_TASK_
The records that follow must be transcribed exactly, each one in full.

_INFORMATION SUPPLIED_
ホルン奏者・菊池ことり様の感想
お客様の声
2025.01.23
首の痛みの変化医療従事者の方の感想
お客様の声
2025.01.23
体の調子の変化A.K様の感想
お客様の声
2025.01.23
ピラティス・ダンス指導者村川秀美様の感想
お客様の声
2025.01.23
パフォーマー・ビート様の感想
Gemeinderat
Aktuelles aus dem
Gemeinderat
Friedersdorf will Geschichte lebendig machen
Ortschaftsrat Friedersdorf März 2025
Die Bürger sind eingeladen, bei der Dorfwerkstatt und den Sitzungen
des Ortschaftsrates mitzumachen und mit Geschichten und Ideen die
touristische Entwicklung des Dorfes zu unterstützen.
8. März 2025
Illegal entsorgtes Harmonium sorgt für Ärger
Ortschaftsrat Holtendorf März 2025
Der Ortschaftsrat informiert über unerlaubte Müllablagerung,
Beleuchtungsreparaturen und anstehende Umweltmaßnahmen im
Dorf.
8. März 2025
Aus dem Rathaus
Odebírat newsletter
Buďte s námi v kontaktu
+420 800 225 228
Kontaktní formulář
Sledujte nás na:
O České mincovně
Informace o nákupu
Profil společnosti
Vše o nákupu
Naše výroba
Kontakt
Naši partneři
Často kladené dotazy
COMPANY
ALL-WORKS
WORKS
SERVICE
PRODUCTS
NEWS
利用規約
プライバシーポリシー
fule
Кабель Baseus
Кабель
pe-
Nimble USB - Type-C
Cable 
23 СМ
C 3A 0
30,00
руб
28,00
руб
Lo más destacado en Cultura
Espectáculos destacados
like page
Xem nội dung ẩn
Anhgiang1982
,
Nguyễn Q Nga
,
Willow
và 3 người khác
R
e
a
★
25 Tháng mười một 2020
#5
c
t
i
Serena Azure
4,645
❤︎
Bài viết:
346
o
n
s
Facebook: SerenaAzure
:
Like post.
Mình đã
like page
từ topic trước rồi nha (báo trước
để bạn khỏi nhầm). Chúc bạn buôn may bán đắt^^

_EXERCISE SOLUTION_
ホルン奏者・菊池ことり様の感想
お客様の声
2025.01.23
首の痛みの変化医療従事者の方の感想
お客様の声
2025.01.23
体の調子の変化A.K様の感想
お客様の声
2025.01.23
ピラティス・ダンス指導者村川秀美様の感想
お客様の声
2025.01.23
パフォーマー・ビート様の感想
Gemeinderat
Aktuelles aus dem
Gemeinderat
Friedersdorf will Geschichte lebendig machen
Ortschaftsrat Friedersdorf März 2025
Die Bürger sind eingeladen, bei der Dorfwerkstatt und den Sitzungen
des Ortschaftsrates mitzumachen und mit Geschichten und Ideen die
touristische Entwicklung des Dorfes zu unterstützen.
8. März 2025
Illegal entsorgtes Harmonium sorgt für Ärger
Ortschaftsrat Holtendorf März 2025
Der Ortschaftsrat informiert über unerlaubte Müllablagerung,
Beleuchtungsreparaturen und anstehende Umweltmaßnahmen im
Dorf.
8. März 2025
Aus dem Rathaus
Odebírat newsletter
Buďte s námi v kontaktu
+420 800 225 228
Kontaktní formulář
Sledujte nás na:
O České mincovně
Informace o nákupu
Profil společnosti
Vše o nákupu
Naše výroba
Kontakt
Naši partneři
Často kladené dotazy
COMPANY
ALL-WORKS
WORKS
SERVICE
PRODUCTS
NEWS
利用規約
プライバシーポリシー
fule
Кабель Baseus
Кабель
pe-
Nimble USB - Type-C
Cable 
23 СМ
C 3A 0
30,00
руб
28,00
руб
Lo más destacado en Cultura
Espectáculos destacados
like page
Xem nội dung ẩn
Anhgiang1982
,
Nguyễn Q Nga
,
Willow
và 3 người khác
R
e
a
★
25 Tháng mười một 2020
#5
c
t
i
Serena Azure
4,645
❤︎
Bài viết:
346
o
n
s
Facebook: SerenaAzure
:
Like post.
Mình đã
like page
từ topic trước rồi nha (báo trước
để bạn khỏi nhầm). Chúc bạn buôn may bán đắt^^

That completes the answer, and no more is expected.